* **Short exercise**: Render the records as a two-column CSV, starting at the beginning of the records and ending at the line with "10:30 AM to 7:30 PM", with one row per record. Use the column names "prompt" and "reply", put each value in a single quoted field, and replace any line breaks with spaces.

[Stored records]
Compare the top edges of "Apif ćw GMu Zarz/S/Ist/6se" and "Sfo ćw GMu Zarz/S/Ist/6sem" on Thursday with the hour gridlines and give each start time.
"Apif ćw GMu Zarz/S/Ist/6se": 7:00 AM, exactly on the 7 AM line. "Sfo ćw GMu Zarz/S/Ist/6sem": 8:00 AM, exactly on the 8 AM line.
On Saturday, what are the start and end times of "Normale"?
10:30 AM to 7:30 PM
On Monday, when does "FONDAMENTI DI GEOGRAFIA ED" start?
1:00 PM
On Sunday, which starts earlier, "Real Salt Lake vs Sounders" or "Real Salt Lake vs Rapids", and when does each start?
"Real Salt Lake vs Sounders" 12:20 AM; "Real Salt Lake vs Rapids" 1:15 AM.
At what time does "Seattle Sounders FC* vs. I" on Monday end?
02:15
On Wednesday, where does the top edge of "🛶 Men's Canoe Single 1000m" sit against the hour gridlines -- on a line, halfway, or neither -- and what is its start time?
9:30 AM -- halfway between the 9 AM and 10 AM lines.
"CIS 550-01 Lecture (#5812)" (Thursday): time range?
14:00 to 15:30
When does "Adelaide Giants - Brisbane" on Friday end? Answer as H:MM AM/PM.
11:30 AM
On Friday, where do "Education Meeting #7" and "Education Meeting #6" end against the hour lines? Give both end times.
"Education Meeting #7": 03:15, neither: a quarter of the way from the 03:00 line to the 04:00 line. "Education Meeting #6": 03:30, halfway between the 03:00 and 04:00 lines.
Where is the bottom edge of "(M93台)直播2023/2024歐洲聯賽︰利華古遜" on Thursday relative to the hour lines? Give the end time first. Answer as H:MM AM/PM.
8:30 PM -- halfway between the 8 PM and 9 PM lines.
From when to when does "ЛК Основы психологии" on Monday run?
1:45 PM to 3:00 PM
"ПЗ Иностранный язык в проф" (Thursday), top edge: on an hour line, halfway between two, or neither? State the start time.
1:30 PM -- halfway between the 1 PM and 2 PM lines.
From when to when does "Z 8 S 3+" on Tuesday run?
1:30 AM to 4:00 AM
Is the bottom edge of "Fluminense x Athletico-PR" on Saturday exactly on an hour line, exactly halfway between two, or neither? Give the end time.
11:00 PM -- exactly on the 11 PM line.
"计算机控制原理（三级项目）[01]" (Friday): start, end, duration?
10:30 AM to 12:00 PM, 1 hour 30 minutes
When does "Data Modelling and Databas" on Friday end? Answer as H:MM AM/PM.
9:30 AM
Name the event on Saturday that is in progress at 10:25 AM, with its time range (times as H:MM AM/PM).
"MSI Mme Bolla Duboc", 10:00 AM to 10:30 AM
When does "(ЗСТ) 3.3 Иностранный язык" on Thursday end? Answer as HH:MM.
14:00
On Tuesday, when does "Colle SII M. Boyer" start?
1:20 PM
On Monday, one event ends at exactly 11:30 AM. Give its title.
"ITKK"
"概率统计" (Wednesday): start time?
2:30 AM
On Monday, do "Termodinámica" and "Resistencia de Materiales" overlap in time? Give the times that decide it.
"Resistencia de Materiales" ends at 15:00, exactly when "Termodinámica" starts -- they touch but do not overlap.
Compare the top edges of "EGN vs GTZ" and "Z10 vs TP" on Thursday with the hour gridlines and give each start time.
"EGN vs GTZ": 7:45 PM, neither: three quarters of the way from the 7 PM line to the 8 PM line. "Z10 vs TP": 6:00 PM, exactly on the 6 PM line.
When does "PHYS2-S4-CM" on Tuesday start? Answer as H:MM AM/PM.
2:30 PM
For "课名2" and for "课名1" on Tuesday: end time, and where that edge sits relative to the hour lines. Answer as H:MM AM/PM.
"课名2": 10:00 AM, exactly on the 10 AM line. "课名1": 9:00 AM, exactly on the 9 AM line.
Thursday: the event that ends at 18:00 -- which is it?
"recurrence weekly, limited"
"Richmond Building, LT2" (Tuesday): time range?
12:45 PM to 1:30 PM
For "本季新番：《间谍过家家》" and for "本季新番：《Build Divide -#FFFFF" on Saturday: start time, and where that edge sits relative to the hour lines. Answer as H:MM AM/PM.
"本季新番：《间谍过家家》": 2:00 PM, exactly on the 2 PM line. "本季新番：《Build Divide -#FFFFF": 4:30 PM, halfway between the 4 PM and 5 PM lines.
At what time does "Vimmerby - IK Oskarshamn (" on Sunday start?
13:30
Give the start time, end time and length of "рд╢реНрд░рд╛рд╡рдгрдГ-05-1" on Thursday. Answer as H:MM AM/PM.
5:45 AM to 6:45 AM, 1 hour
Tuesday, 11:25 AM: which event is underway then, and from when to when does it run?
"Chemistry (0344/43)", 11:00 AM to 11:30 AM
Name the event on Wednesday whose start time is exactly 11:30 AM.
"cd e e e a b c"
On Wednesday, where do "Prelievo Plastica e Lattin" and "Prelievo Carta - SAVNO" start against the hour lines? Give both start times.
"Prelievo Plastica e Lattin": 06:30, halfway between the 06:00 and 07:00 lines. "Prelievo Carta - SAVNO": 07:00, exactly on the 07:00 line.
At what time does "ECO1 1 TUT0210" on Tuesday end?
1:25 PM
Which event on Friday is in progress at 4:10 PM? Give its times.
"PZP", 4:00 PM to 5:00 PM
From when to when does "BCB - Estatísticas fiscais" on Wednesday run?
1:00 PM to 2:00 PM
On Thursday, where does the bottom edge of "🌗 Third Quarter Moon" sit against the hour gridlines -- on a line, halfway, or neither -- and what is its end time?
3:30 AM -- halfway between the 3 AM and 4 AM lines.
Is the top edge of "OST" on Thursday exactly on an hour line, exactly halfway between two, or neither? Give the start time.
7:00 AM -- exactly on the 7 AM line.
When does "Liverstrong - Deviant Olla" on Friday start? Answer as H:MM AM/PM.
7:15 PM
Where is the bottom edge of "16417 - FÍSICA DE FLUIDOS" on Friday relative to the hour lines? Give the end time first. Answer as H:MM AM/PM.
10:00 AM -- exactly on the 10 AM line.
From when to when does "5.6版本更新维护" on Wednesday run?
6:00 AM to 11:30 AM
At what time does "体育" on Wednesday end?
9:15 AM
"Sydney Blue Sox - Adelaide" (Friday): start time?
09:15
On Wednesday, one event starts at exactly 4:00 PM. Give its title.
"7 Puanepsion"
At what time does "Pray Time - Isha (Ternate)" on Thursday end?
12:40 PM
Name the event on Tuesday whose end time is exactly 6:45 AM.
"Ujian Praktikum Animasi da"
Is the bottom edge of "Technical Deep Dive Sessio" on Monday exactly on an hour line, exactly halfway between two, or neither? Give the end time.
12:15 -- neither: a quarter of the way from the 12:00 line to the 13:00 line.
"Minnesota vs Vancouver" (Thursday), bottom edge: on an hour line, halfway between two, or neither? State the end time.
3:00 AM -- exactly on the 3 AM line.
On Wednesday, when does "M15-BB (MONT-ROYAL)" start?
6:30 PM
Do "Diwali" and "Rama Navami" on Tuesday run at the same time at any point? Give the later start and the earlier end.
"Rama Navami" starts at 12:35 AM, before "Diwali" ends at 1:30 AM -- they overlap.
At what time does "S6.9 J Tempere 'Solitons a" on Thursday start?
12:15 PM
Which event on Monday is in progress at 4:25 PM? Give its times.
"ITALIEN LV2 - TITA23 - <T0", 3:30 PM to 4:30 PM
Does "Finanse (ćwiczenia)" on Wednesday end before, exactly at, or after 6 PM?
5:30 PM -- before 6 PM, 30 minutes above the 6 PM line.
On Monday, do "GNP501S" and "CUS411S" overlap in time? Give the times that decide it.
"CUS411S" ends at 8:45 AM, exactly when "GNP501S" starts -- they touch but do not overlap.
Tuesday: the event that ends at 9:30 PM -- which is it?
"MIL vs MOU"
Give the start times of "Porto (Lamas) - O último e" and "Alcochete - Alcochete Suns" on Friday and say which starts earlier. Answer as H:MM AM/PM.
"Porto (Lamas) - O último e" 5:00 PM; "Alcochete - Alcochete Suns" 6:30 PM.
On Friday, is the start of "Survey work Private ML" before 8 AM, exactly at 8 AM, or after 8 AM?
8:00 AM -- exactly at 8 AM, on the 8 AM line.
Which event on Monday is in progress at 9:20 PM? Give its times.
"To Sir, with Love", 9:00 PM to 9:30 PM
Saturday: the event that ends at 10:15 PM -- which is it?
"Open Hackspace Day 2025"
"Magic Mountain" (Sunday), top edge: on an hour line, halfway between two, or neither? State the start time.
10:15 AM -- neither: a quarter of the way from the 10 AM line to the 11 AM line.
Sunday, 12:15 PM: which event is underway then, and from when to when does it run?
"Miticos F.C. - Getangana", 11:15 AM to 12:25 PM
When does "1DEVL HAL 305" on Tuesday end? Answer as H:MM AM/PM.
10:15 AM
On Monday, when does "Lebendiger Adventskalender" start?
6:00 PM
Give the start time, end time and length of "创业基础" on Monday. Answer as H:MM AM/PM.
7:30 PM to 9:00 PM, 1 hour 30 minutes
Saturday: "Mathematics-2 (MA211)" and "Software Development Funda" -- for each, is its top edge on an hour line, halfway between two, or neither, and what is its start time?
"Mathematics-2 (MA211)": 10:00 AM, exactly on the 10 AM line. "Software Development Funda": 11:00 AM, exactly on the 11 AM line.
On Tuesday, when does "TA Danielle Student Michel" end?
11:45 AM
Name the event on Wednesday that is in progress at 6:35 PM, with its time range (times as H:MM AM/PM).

* **Output for this task**:
prompt,reply
"Compare the top edges of ""Apif ćw GMu Zarz/S/Ist/6se"" and ""Sfo ćw GMu Zarz/S/Ist/6sem"" on Thursday with the hour gridlines and give each start time.","""Apif ćw GMu Zarz/S/Ist/6se"": 7:00 AM, exactly on the 7 AM line. ""Sfo ćw GMu Zarz/S/Ist/6sem"": 8:00 AM, exactly on the 8 AM line."
"On Saturday, what are the start and end times of ""Normale""?","10:30 AM to 7:30 PM"